The most common code of judicial ethics actually forbids judges to explain to the public their interlocutory rulings on motions by the lawyers presenting the case, and some of the old canons prohibit judges from discussing any phase of the cases tried before them. Frankfurter, advancing to the Supreme Court after decades as a freewheeling law professor, described himself as "one who is ex officio compelled to deny himself freedom of speech."8 When a judge rules, he speaks from Olympus; when he discusses his work, he is, nearly always, an ordinary joe. For the judge who made the decision to defend it would be to demean it, to reduce an expression of authority to a mere argument. In 1957, when a committee of the American Bar Association adopted a resolution critical of Supreme Court decisions in matters of "subversion," Chief Justice Earl Warren did not participate in a reply, but quietly resigned from the ABA.
When courts are attacked, they cannot respond, a truth obvious to the judges themselves since the early days of the republic. Chief Justice John Marshall sent a letter to Justice Bushrod Washington (George's nephew), commenting on the likely fallout from a decision to uphold and enforce an act of Congress: "We shall be denounced bitterly in the papers &, as not a word will be said on the other side, we shall undoubtedly be condemned as a pack of consolidating aristocrats. The legislature & executive who have enacted the law, but who have power and places to bestow, will escape with impunity, while the poor court, who have nothing to give & of whom nobody is afraid, bears all the obloquy of the measure."9
And of course judges feel themselves physically exposed out in the center of the pedestal in their courtrooms, an inviting target for one of the criminals they have punished or litigants whose cause they have ruled against. Irving R. Kaufman, who sentenced Julius and Ethel Rosenberg to death for helping the Russians penetrate our atom bomb development, had a policeman at the entrance to his apartment house day and night for all the almost fifty years of his life after that decision. Judge Leonard Sand, who presided over the case of the blind sheikh who plotted the first attempt on the World Trade Center, in 1993, has chambers in an otherwise almost deserted floor of the courthouse, because it's easier to keep an eye on a corridor nobody uses. Chicago has installed bulletproof glass between the public and the business sections of its criminal courts. Almost everywhere, the police assigned to courtrooms carry guns. One cannot think offhand of another environment for professional work where guns are visible in holsters on hips.
There is some motion toward giving judges the right to reply to criticism. In North Carolina, the legislature marked the arrival of a new millennium by passing a law that for the first time permits judges to reply to critics.
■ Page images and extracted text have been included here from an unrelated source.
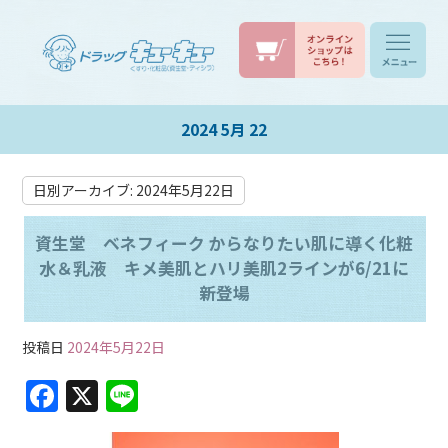
2024 5月 22
日別アーカイブ:
2024年5月22日
資生堂 ベネフィーク からなりたい肌に導く化粧
水＆乳液 キメ美肌とハリ美肌2ラインが6/21に
新登場
投稿日
2024年5月22日
F
X
Li
a
n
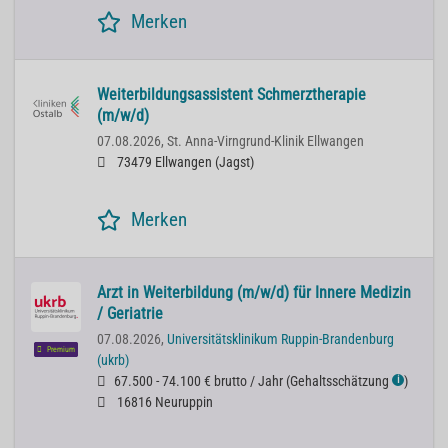
Merken
Weiterbildungsassistent Schmerztherapie
(m/w/d)
07.08.2026,
St. Anna-Virngrund-Klinik Ellwangen
73479 Ellwangen (Jagst)
Merken
Arzt in Weiterbildung (m/w/d) für Innere Medizin
/ Geriatrie
07.08.2026,
Universitätsklinikum Ruppin-Brandenburg
Premium
(ukrb)
67.500 - 74.100 € brutto / Jahr
(
Gehaltsschätzung
)
ℹ
16816 Neuruppin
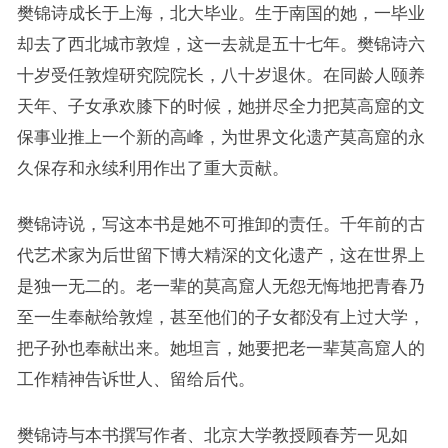
樊锦诗成长于上海，北大毕业。生于南国的她，一毕业
却去了西北城市敦煌，这一去就是五十七年。樊锦诗六
十岁受任敦煌研究院院长，八十岁退休。在同龄人颐养
天年、子女承欢膝下的时候，她拼尽全力把莫高窟的文
保事业推上一个新的高峰，为世界文化遗产莫高窟的永
久保存和永续利用作出了重大贡献。
樊锦诗说，写这本书是她不可推卸的责任。千年前的古
代艺术家为后世留下博大精深的文化遗产，这在世界上
是独一无二的。老一辈的莫高窟人无怨无悔地把青春乃
至一生奉献给敦煌，甚至他们的子女都没有上过大学，
把子孙也奉献出来。她坦言，她要把老一辈莫高窟人的
工作精神告诉世人、留给后代。
樊锦诗与本书撰写作者、北京大学教授顾春芳一见如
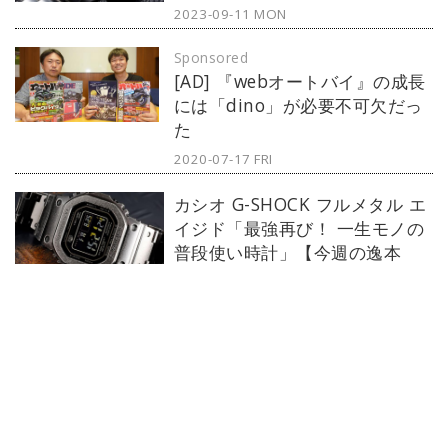
ィリップ」から『グランド・コンプ
2023-09-11 MON
リケーション パーペチュアルカレン
Sponsored
ダー クロノグラフ』をご紹介しよ
[AD] 『webオートバイ』の成長
う。
には「dino」が必要不可欠だっ
た
2020-07-17 FRI
カシオ G-SHOCK フルメタル エ
イジド「最強再び！ 一生モノの
普段使い時計」【今週の逸本
Vol.214】
2023-09-04 MON
フランク ミュラー ギャレ メン
ズ ダイヤモンド「腕元に自然の
美を」【今週の逸本 Vol.213】
2023-08-28 MON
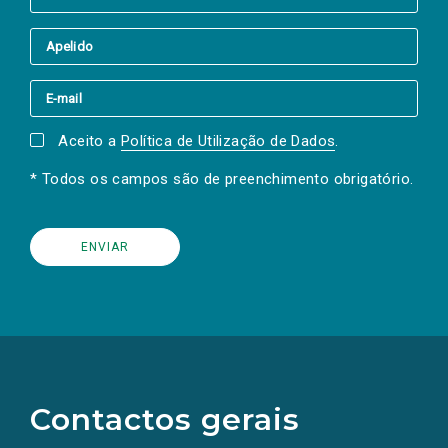
Aceito a
Política de Utilização de Dados
.
* Todos os campos são de preenchimento obrigatório.
(Os
links
para
as
Contactos gerais
redes
sociais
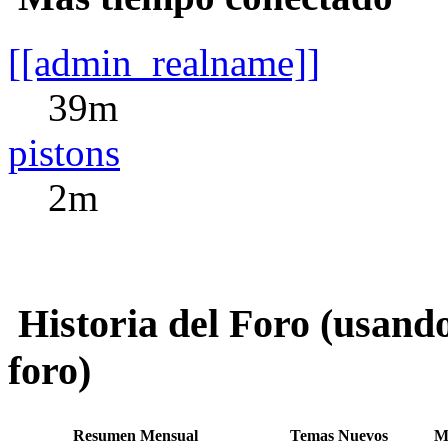
[[admin_realname]]
39m
pistons
2m
Historia del Foro (usando
foro)
Resumen Mensual
Temas Nuevos
M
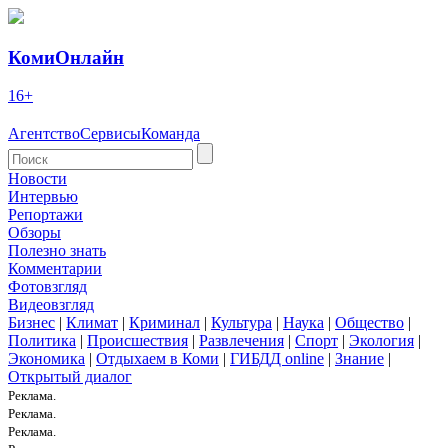
КомиОнлайн
16+
Агентство
Сервисы
Команда
Новости
Интервью
Репортажи
Обзоры
Полезно знать
Комментарии
Фотовзгляд
Видеовзгляд
Бизнес
|
Климат
|
Криминал
|
Культура
|
Наука
|
Общество
|
Политика
|
Происшествия
|
Развлечения
|
Спорт
|
Экология
|
Экономика
|
Отдыхаем в Коми
|
ГИБДД online
|
Знание
|
Открытый диалог
Реклама.
Реклама.
Реклама.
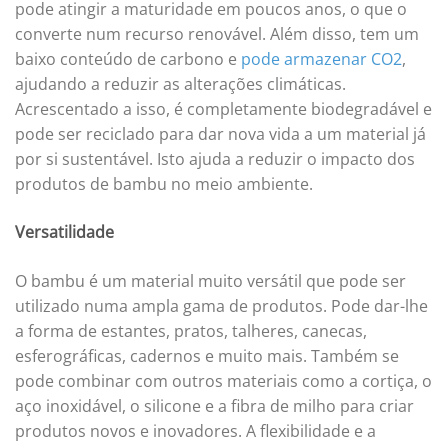
pode atingir a maturidade em poucos anos, o que o
converte num recurso renovável. Além disso, tem um
baixo conteúdo de carbono e
pode armazenar CO2
,
ajudando a reduzir as alterações climáticas.
Acrescentado a isso, é completamente biodegradável e
pode ser reciclado para dar nova vida a um material já
por si sustentável. Isto ajuda a reduzir o impacto dos
produtos de bambu no meio ambiente.
Versatilidade
O bambu é um material muito versátil que pode ser
utilizado numa ampla gama de produtos. Pode dar-lhe
a forma de estantes, pratos, talheres, canecas,
esferográficas, cadernos e muito mais. Também se
pode combinar com outros materiais como a cortiça, o
aço inoxidável, o silicone e a fibra de milho para criar
produtos novos e inovadores. A flexibilidade e a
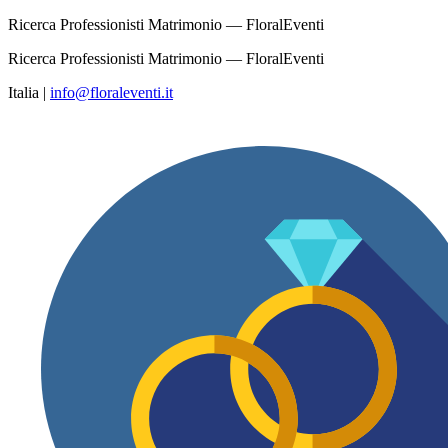
Ricerca Professionisti Matrimonio — FloralEventi
Ricerca Professionisti Matrimonio — FloralEventi
Italia
|
info@floraleventi.it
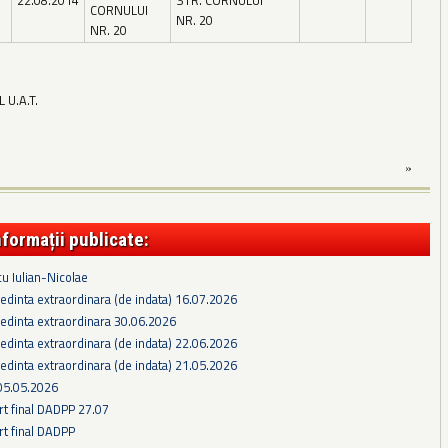
22.08.2014
STR. CORNULUI
CORNULUI
NR. 20
NR. 20
U.A.T.
»
nformații publicate:
cu Iulian-Nicolae
edinta extraordinara (de indata) 16.07.2026
edinta extraordinara 30.06.2026
edinta extraordinara (de indata) 22.06.2026
edinta extraordinara (de indata) 21.05.2026
05.05.2026
rt final DADPP 27.07
rt final DADPP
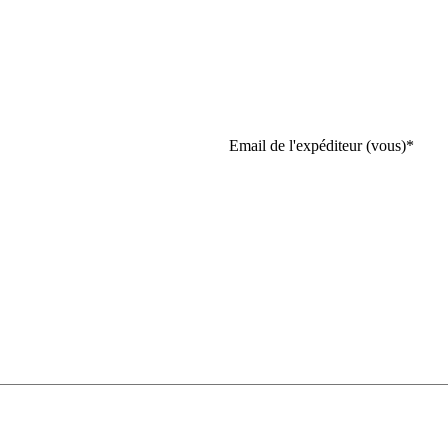
Email de l'expéditeur (vous)
*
In Connecticut a couple of years ago, the conference of Superior Court judges (most judges in the unified Connecticut system are Superior Court judges) voted to suspend the code of judicial ethics and let a family court judge tell the press that a prosecuting state attorney had lied when he said his office had warned a judge against returning a child to the abusive parent who thereupon killed her. But in general the judge has to stand and bear it in a world where in any event the riposte is always weaker than the thrust.